La famille Rouquet élevée au rang des Justes
La ville rend hommage à ces Villeneuvois qui ont secouru et abrité une famille juive pendant l’Occupation.
Durant l’Occupation, les Friedmann ont trouvé refuge au deuxième étage de cette maison appartenant alors à la famille Rouquet. (Photo « Sud Ouest »)
En ce jour marquant le 68e anniversaire de sa libération (lire ci-dessous), la commune va rendre un vibrant hommage à la famille Rouquet dont le père, Georges, la mère, Eva, et leur fille Ginette, ont tous trois été reconnus « Justes parmi les nations » (voir ci-contre). Pendant la période noire de l’Occupation, et en dépit des risques encourus, les Rouquet ont en effet secouru et hébergé clandestinement un couple de juifs réfugiés, Raymond et Marthe Friedmann, accompagné de leur enfant, Jacques, alors âgé de 10 ans.
« Ma famille a fui Paris dès l’automne 1939. On se réfugie dans un premier temps sur les rives de la Loire. Puis, suivant l’exode, nous repartons plus au sud, au-delà de ce qui sera la ligne de démarcation, et nous exilons jusqu’à Villeneuve-sur-Lot », raconte Jacques.
C’est là que les Friedmann se lient d’amitié avec la famille Rouquet. Le père, Georges, ancien garde républicain fut, à la fin des années 30, affecté au Deuxième Bureau, le service de renseignement de l’armée française. Après la défaite de 1940, il refuse de servir le régime de Vichy et quitte la gendarmerie. En 1941, il acquiert, avec son épouse Eva, une boutique de fruits et légumes, porte de Paris (là où se trouve aujourd’hui la boutique des pruneaux).
À l’automne 1943, Sam Meyer, le meilleur ami de la famille Friedmann est raflé en pleine rue de Villeneuve-sur-Lot, par la Gestapo d’Agen. Déporté à Auschwitz, il y sera gazé.
Plaque commémorative
« La situation devenait de plus en plus périlleuse. Grâce à un réseau de résistance, Ginette, la fille des Rouquet, fournit à mon père de faux papiers au nom de Pierre Fournier. Gaston Bourgeois, le principal du collège Georges-Leygues, où j’étais scolarisé en tant qu’interne, me fournit également une fausse identité. Mes parents trouvent alors refuge chez les Rouquet. Ils occupent clandestinement un petit deux pièces, situé au deuxième étage de l’immeuble qui jouxte la pharmacie, tenue à l’époque par le chef de la milice de Villeneuve-sur-Lot ! », témoigne Jacques.

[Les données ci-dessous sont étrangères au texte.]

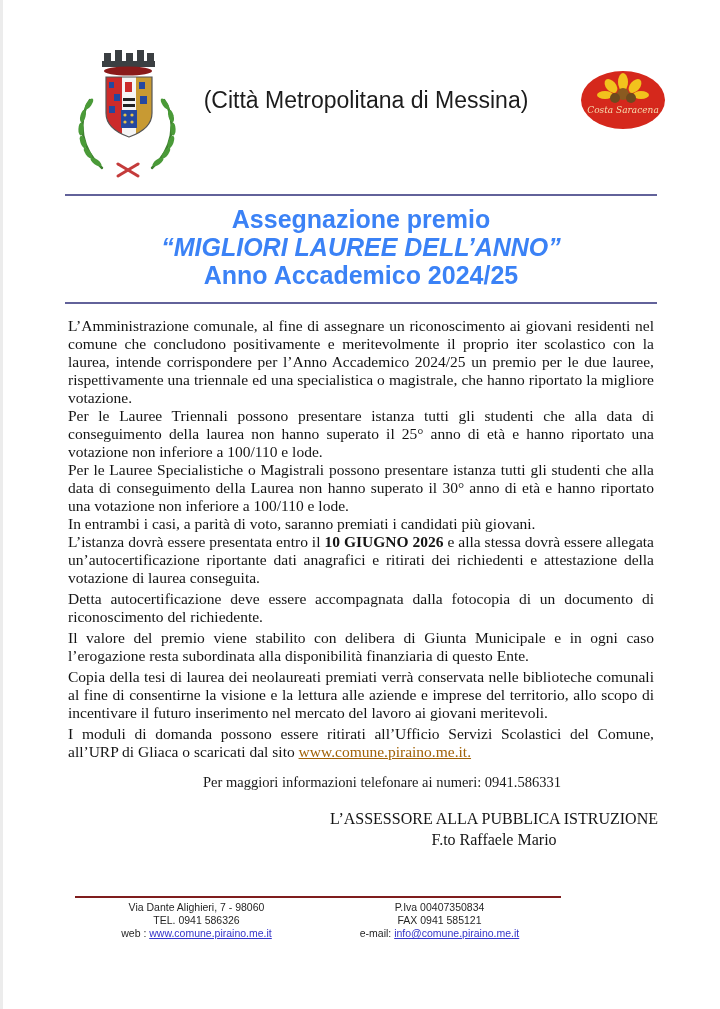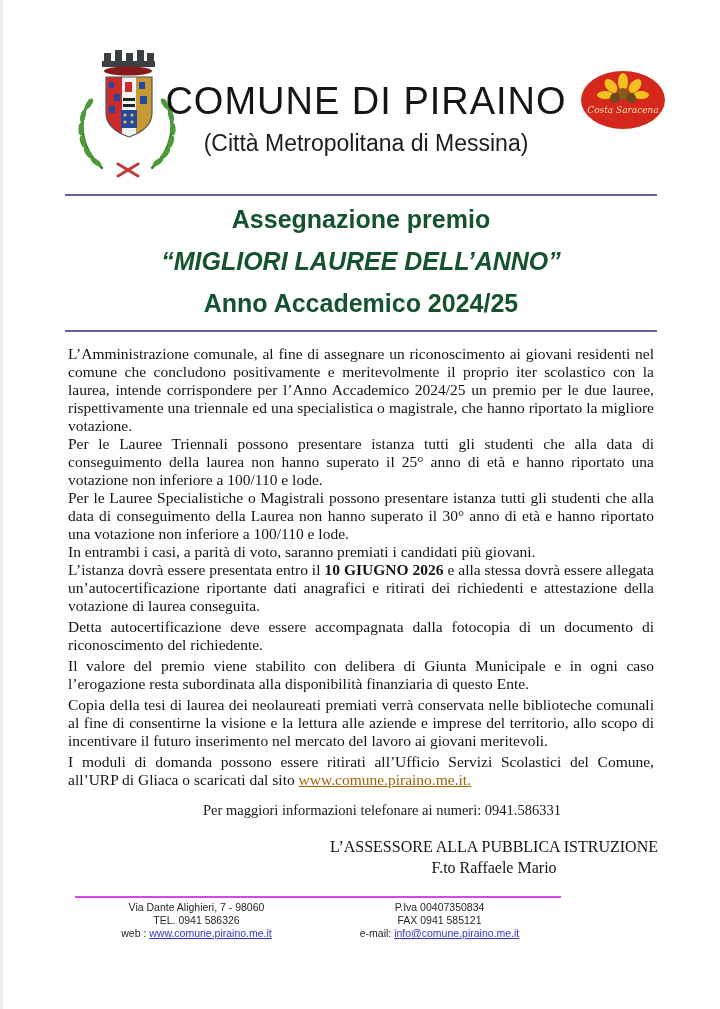--- a/index.html
+++ b/index.html
@@ -15,24 +15,24 @@
   .header { position:relative; height:194px; }
   .crest { position:absolute; left:70px; top:48px; }
   .seal  { position:absolute; right:53px; top:68px; }
   .header-text { position:absolute; left:0; right:0; top:80px; text-align:center; padding-left:12px; }
   .muni-title { font-size:38px; letter-spacing:1px; color:#151515; font-weight:normal; }
   .muni-sub   { font-size:23px; color:#1c1c1c; margin-top:7px; }
 
   
   .notice {
     margin:0 63px 0 65px; border-top:2px solid #62629a; border-bottom:2px solid #62629a;
-    text-align:center; color:#14532d; padding:9px 0 13px;
+    text-align:center; color:#3b82f6; padding:9px 0 13px;
   }
   .notice-line { font-size:25px; font-weight:bold; line-height:28px; }
-  .notice-line + .notice-line { margin-top:14px; }
+  .notice-line + .notice-line { }
   .notice-line.it { font-style:italic; }
 
   
   .body-text {
     margin:13px 66px 0 68px; font-family:"Liberation Serif", serif;
     font-size:15.5px; line-height:18px; text-align:justify; color:#141414;
   }
   .body-text p { margin:0; }
   .body-text p.gap { margin-top:3px; }
   .doc-link { color:#a16207; cursor:pointer; }
@@ -42,21 +42,21 @@
     font-size:14.5px; color:#1a1a1a; margin-top:13px;padding-left:44px;
   }
   .signature {
     width:fit-content; margin:17px 62px 0 auto; text-align:center;
     font-family:"Liberation Serif", serif; font-size:16px; line-height:21px; color:#141414;
   }
 
   
   .footer {
     position:absolute; left:75px; top:896px; width:486px;
-    border-top:2px solid #d946ef; padding-top:3px; display:flex;
+    border-top:2px solid #7f1d1d; padding-top:3px; display:flex;
     font-size:10.5px; line-height:13px; color:#262626;
   }
   .footer-col { flex:1; text-align:center; }
   .footer a { color:#3434c8; text-decoration:underline; cursor:pointer; }
 </style>
 </head>
 <body>
 
 <div id="page">
 
@@ -135,21 +135,20 @@
           <ellipse cx="62" cy="27" rx="8" ry="4"></ellipse>
         </g>
         <circle cx="44" cy="26" r="6" fill="#8a5a20"></circle>
         <circle cx="36" cy="30" r="5" fill="#6d4a1e"></circle>
         <circle cx="52" cy="30" r="5" fill="#6d4a1e"></circle>
         <text x="44" y="45" text-anchor="middle" font-size="9" font-style="italic" font-family="DejaVu Serif, serif" fill="#f5ddb0">Costa Saracena</text>
       </svg>
     </span>
 
     <div class="header-text">
-      <div class="muni-title">COMUNE DI PIRAINO</div>
       <div class="muni-sub">(Città Metropolitana di Messina)</div>
     </div>
   </div>
 
   <div class="notice">
     <div class="notice-line">Assegnazione premio</div>
     <div class="notice-line it">“MIGLIORI LAUREE DELL’ANNO”</div>
     <div class="notice-line">Anno Accademico 2024/25</div>
   </div>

Début 1944, à la suite de l’insurrection de la prison d’Eysses, l’étau se resserre encore. Il devient de plus en plus urgent de fuir la ville, où la milice renforce continuellement sa présence. Ginette Rouquet part alors en éclaireur, pour trouver à la famille Friedmann un nouveau refuge.
« Elle nous a fourni à nouveau des faux papiers et nous a aidés à rejoindre le Tarn-et-Garonne, où un ami de son père nous a cachés jusqu’à la fin de la guerre. Sans Ginette et ses parents, nous n’aurions sans doute jamais survécu à cette époque abominable », témoigne Jacques, avec une vive émotion perceptible dans la voix, près de soixante-dix ans après les faits.
L’homme, aujourd’hui âgé de 82 ans, voue une éternelle reconnaissance à ses sauveurs. C’est lui qui a entrepris les démarches pour que la famille Rouquet soit élevée au rang des Justes, et il sera ce matin présent à Villeneuve-sur-Lot pour y dévoiler la plaque commémorative, qui ornera désormais la porte de Paris.